*** Excerpted text Section Begins ***

This quarter has been busy. Very busy. I'm taking 17 credithours. It's intense. And I've been busy outside of class.
Anyway, I got back to my room a couple hours ago after heading to town. I went to 1) drop of a disc of pictures, 2) get some new jeans! and 3) setup a computer for my dad.
The first is
a series of pictures I took for a sculptor on the dedication of her statue, which looks something like this (I'm not good at making up names. Also, I think that the photos should stand on their own without needing a title, only a description of when and where):

Except for the above, the pictures in this post are unrelated to the content, simply recent uploads I want to share, so it's pretty as you scroll by, like the next one below (which I suppose is also the only other exception) and is larger because it is more stunning that way (seriously, it's more stunning the bigger it is; making it small gets rid of the Depth of Field):

The second are a pair of Levi 501s and a pair of 505s. Classic blue denim. They'll last a year each before the knees get holy like the pair they replace, like the pair that replaced the one before it, like the pair those replaced …

Three: My dad has a great MacBook Pro. It's better than mine, as well as quieter when running Flash. It runs OSX. He recently also started a job as a realtor, and many of the websites he needs to use are the sort that require IE. I tried every free option I could think of: I tried Safari, Firefox, Opera, and even IE for Mac (5.2; it sucked even back in the day when it was the only Mac OS browser). I tried spoofing the user agent strings. I even tried using WINE and running IE through that, but that didn't work either. It was crashy — too crashy for even me to use. I finally gave up after I was unable to get a virtual machine to do the trick, recommending Parallels as an option (I wanted it to be mobile, and there was no way in hell I was giving him back his old laptop — it was too slow and too loud.

*** Excerpted text Section Ends ***

**To do**
Continue the blog post about the busy quarter and the three errands in town, starting right after its last sentence.

*** Source data Section Begins ***

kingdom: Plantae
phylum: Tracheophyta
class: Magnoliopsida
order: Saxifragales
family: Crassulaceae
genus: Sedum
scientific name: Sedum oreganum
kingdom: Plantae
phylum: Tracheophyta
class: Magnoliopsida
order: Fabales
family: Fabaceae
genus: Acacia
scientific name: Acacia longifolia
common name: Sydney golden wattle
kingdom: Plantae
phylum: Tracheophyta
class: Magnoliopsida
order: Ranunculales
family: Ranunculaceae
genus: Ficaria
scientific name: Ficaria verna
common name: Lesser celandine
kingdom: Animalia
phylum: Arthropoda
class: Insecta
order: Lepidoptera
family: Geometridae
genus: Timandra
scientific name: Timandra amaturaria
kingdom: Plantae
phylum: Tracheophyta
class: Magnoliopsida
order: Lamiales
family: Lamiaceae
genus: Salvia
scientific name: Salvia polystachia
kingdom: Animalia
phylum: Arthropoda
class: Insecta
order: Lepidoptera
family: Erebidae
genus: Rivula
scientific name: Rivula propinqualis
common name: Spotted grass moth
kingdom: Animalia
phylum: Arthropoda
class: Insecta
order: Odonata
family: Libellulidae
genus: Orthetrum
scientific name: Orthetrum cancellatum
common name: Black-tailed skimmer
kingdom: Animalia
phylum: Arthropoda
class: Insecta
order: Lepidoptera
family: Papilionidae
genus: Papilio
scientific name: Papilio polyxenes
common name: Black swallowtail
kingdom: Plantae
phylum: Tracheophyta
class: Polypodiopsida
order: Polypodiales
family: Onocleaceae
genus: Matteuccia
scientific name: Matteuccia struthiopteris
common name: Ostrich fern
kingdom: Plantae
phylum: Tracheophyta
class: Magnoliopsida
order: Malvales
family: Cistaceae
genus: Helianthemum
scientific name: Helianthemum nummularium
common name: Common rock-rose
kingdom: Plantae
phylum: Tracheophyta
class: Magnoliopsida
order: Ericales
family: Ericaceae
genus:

*** Source data Section Ends ***

**Expected answer**
I went home this evening to drop off the aforementioned disc, got two pairs of jeans, and a tasty salmon dinner. At home, I dredged up an old desktop machine (slimline tower), because this seemed like a decent solution. I had a computer in the basement, as well as an extra keyboard and monitor (one of my two 19" Samsung SXGA TFTs), so I set him up with a 2.0 Ghz Celeron "Northwood" running Win 7. I had a bit of trouble getting the first drive to boot, so I replaced it with something newer. It's an adequate, functional computer and runs 7 just fine, if a little sluggish — but it's better than XP by leaps and bounds. It'll do the job of printing and accessing ActiveX websites, and it was a problem taken care of with parts I had on hand.

Also a new addition, I got a replacement for my crappy RAZR (which was stolen). I used my backup Nokia 1208 for a couple weeks, but I now have a 2007 HTC T-Mobile Shadow, care of
kistaro. It's a good phone, and my first experience with Windows Mobile (apart from playing with my ex's WM5 Motorola Q briefly a couple years ago, but that was a poor experience to say the least). It's slick, but it's been easy to get used to.
It has good battery life with an extra large 3rd party battery, wi-fi for email (my router's WiFi magically started working again, AND I got the G router I was lent working as an access point tied to my hub), and is a decent crossover device. Actually, it's much nicer than the BlackBerry Perl with which I started this contract — faster, more intuitive, more versatile, and more useful, and while it does have a little bit of chunky and clunky, I'm getting more used to the interface; it has its quirks, but it's nothing that I can't ignore as a developer. It's no iPhone, but it's not supposed to be — it does its job just fine, has no touch screen, and does my Email. It can even automatically switch from "normal" to "vibrate" modes based on my calendar.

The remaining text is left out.